PROBLEM TO WORK ON: In the records below, copy out the lines exactly, starting at the line containing "Page size: 1241x1754." and ending with the line containing "For every layout", both included.

** BEGIN **

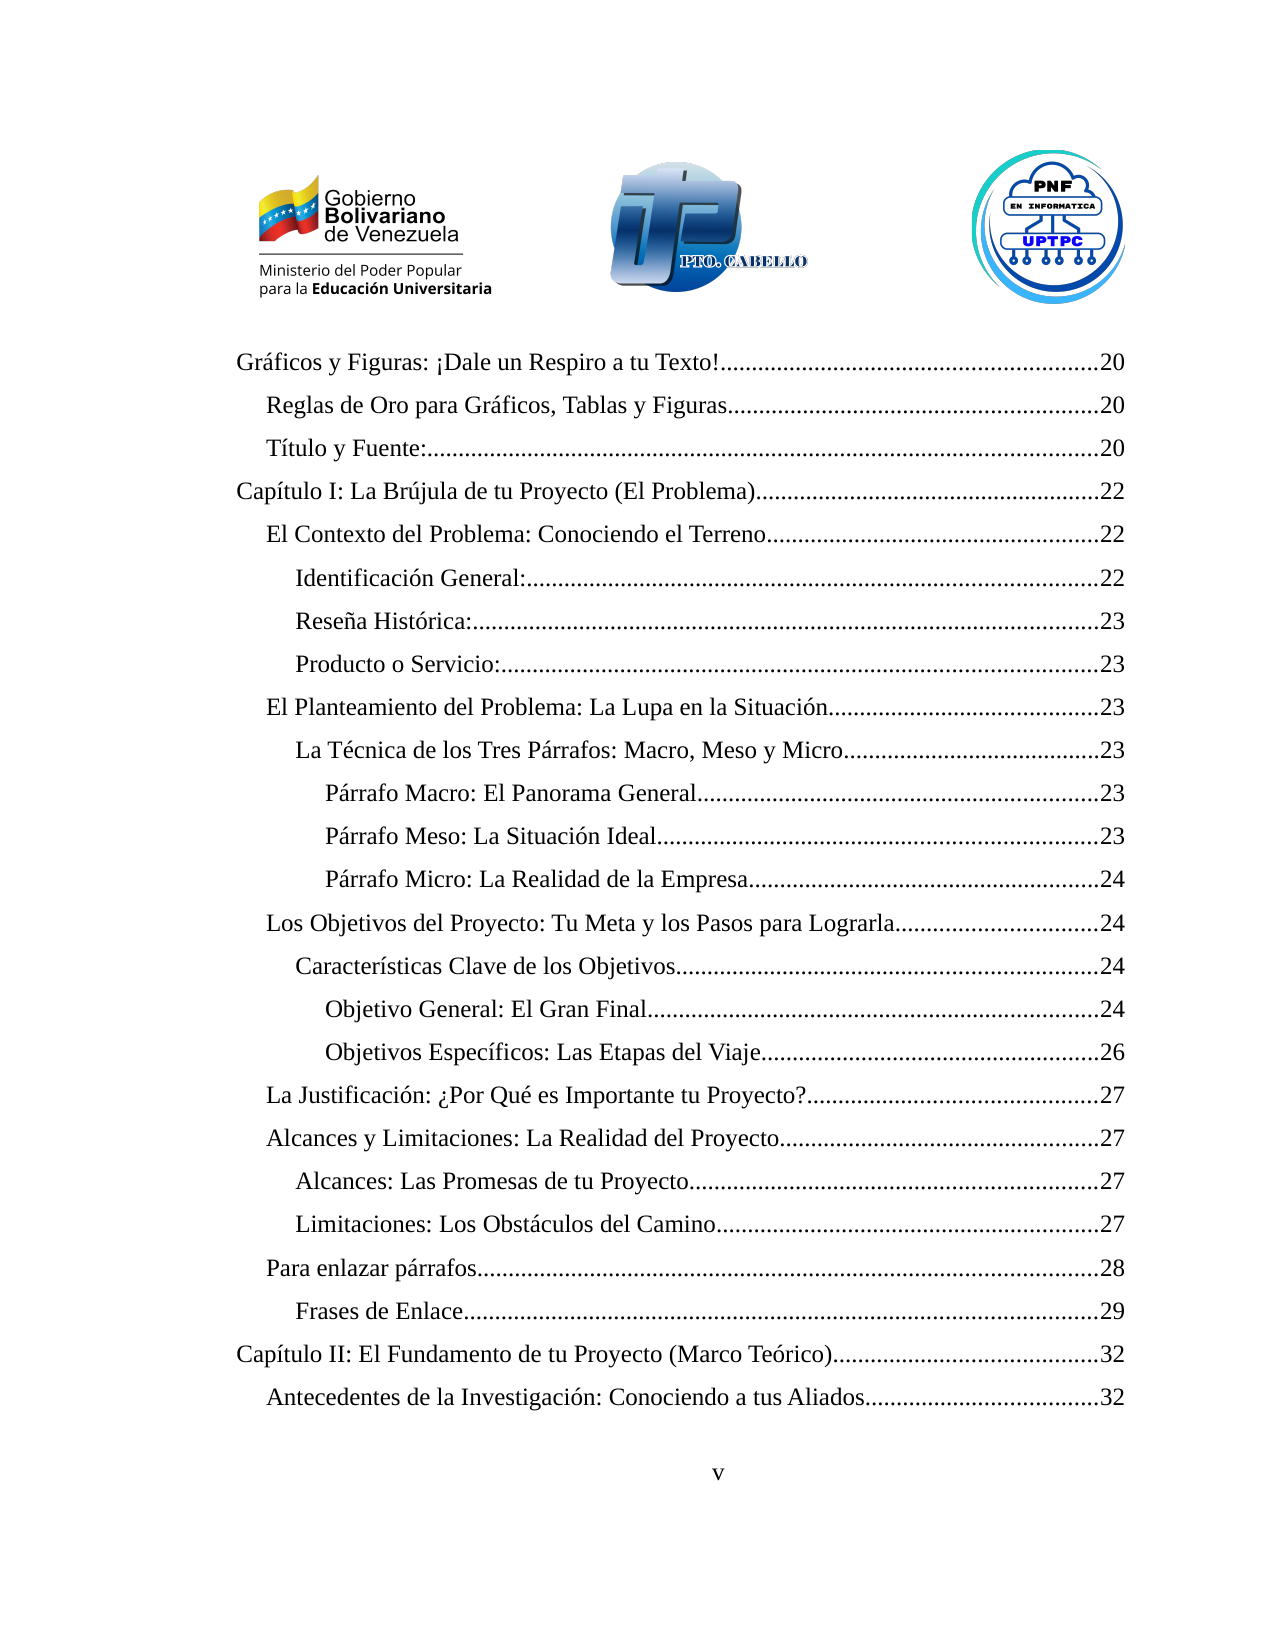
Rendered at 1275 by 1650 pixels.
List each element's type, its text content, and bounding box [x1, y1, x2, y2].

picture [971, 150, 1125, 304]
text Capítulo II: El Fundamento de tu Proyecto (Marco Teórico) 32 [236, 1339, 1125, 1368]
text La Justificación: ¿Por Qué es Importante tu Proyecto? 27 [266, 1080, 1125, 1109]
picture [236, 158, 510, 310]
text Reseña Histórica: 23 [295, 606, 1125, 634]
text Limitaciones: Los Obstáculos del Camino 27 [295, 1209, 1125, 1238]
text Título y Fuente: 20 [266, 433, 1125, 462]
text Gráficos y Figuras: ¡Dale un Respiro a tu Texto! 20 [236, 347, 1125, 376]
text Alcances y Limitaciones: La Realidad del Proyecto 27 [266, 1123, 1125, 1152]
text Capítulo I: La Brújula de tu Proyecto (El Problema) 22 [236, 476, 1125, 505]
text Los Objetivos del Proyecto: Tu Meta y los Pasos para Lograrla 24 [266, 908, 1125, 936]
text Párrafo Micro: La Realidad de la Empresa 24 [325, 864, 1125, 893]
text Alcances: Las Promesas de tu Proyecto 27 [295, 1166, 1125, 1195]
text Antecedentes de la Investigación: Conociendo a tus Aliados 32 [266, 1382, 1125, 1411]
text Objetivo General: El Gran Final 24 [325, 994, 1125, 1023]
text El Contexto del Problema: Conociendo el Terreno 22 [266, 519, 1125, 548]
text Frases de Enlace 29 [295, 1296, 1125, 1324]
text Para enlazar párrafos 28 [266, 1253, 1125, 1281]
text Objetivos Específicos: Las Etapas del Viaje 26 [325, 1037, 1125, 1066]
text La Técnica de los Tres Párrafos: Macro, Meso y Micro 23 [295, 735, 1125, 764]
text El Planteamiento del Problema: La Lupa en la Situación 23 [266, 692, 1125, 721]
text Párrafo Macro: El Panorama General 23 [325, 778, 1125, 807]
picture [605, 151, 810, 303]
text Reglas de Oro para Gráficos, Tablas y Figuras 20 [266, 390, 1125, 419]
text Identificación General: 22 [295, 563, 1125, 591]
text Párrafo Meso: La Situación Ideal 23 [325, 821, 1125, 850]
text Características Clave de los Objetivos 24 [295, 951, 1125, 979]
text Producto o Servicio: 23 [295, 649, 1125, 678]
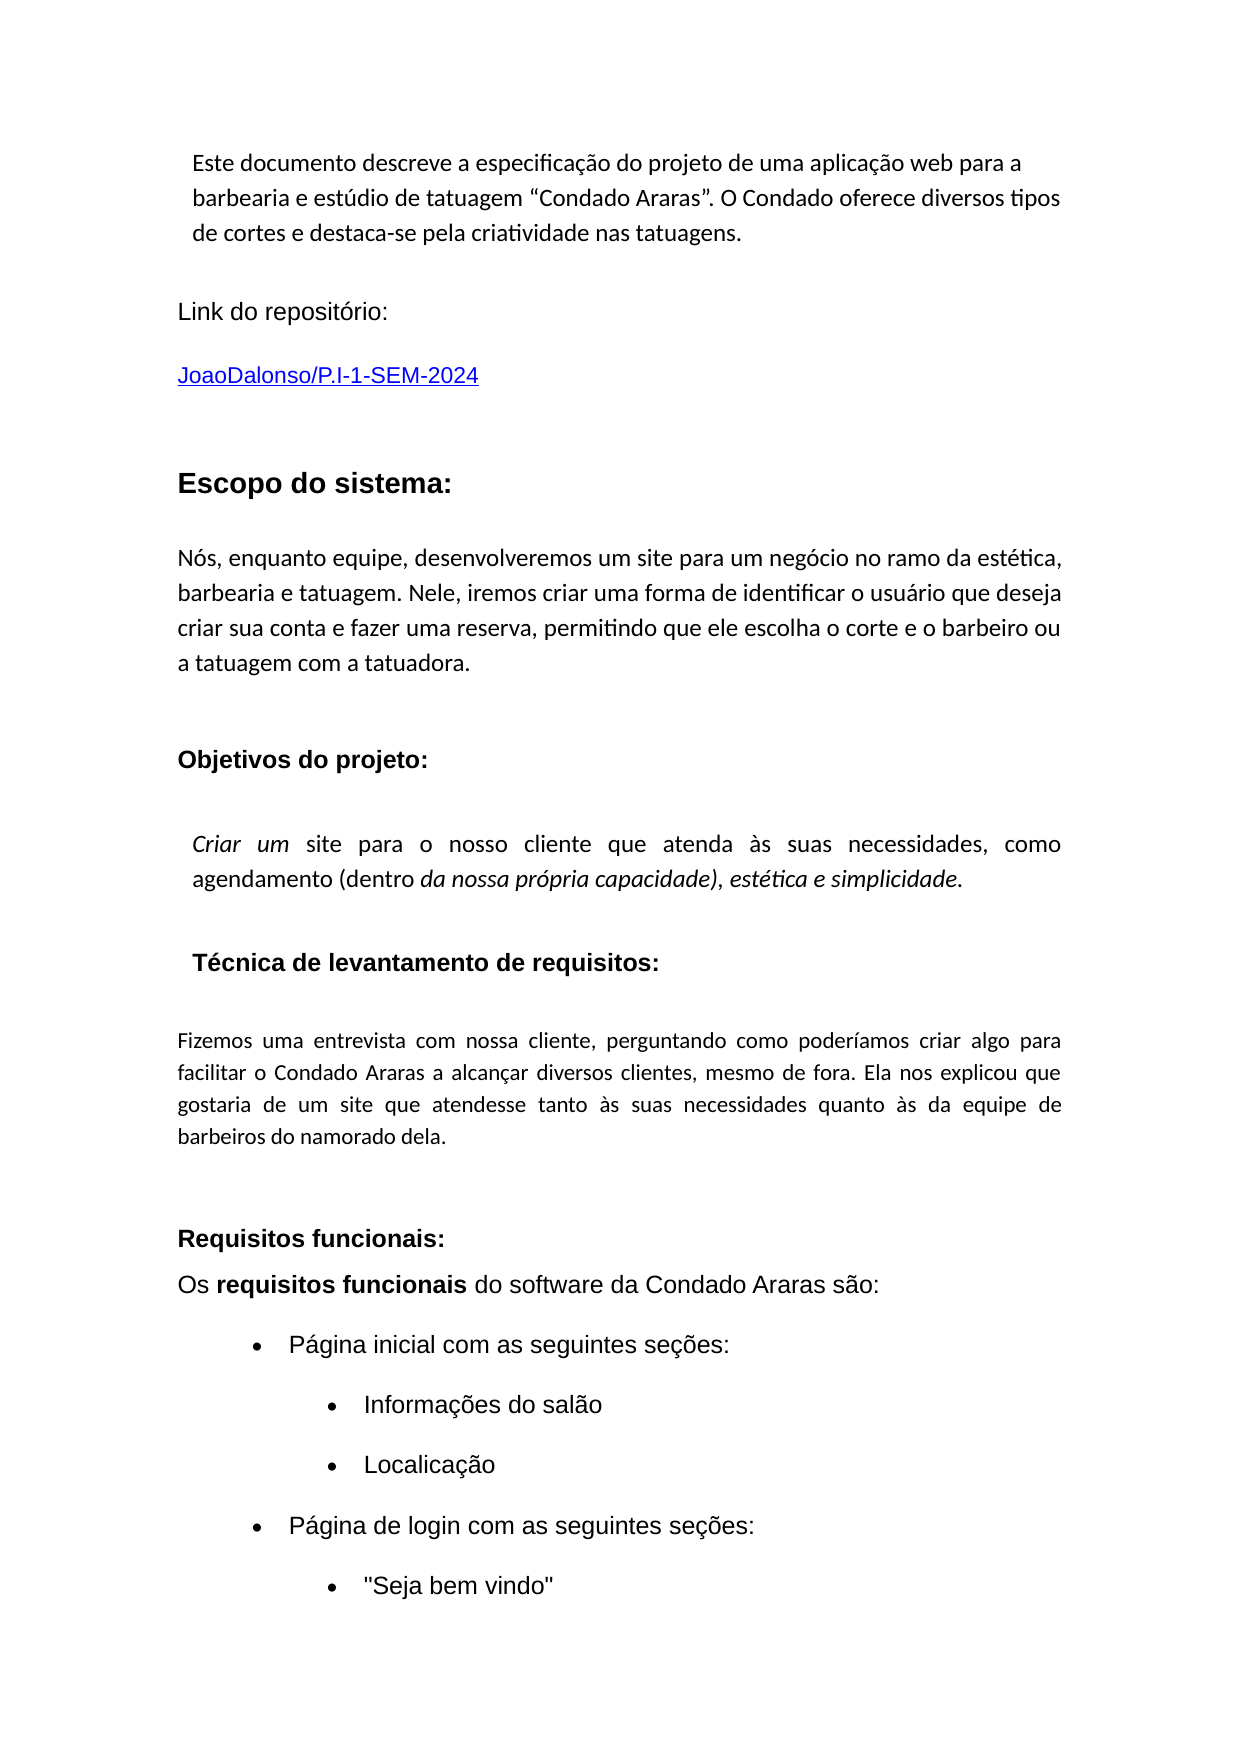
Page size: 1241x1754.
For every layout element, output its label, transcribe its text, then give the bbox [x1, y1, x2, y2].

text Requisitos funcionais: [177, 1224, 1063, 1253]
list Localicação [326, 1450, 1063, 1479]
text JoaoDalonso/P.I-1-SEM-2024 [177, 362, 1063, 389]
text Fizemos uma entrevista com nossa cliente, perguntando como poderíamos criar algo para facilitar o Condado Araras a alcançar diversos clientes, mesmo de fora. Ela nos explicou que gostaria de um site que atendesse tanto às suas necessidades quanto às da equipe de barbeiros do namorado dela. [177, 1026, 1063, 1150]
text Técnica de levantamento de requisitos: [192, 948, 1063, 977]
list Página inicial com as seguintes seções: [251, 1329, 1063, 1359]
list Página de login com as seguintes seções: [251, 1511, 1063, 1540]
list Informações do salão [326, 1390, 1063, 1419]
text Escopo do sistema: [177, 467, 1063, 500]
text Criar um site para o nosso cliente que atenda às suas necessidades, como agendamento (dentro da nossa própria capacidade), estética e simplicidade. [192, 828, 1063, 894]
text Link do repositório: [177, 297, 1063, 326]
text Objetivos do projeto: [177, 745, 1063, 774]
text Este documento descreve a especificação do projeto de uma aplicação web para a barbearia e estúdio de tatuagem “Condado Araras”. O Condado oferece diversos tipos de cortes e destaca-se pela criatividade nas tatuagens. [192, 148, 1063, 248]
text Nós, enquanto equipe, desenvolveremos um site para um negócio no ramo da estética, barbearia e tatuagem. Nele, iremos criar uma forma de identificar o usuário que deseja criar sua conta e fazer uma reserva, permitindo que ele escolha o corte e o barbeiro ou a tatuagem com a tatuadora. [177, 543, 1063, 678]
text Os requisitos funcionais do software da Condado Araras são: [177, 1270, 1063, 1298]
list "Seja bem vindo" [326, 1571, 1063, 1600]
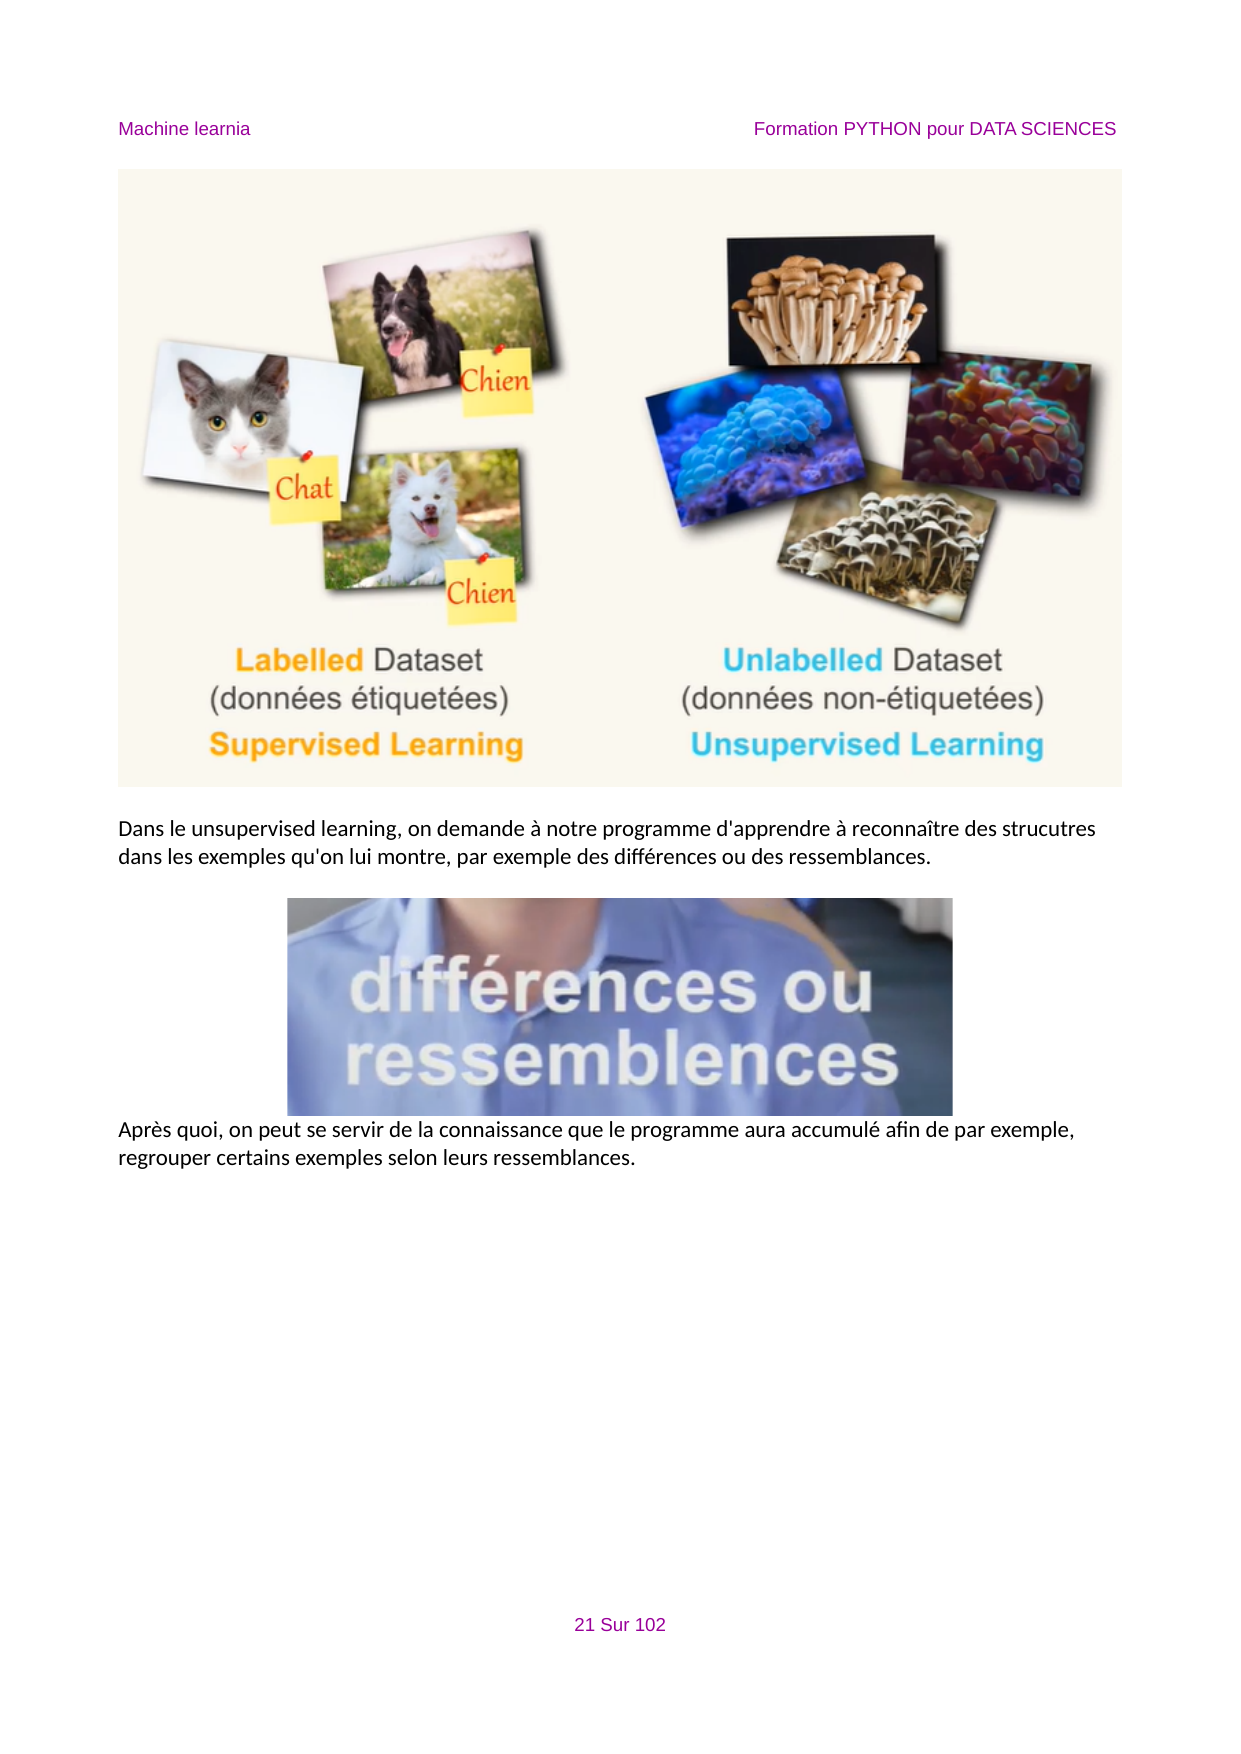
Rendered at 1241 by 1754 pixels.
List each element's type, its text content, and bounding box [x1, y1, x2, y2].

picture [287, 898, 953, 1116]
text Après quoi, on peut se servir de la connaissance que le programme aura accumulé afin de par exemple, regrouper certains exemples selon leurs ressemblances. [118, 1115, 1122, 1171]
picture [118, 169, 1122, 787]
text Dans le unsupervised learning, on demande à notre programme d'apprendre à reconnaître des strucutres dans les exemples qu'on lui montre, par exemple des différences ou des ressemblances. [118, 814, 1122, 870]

** END **

COMPLETE OUTPUT:
Page size: 1241x1754.
For every layout element, output its label, transcribe its text, then give the bbox [x1, y1, x2, y2].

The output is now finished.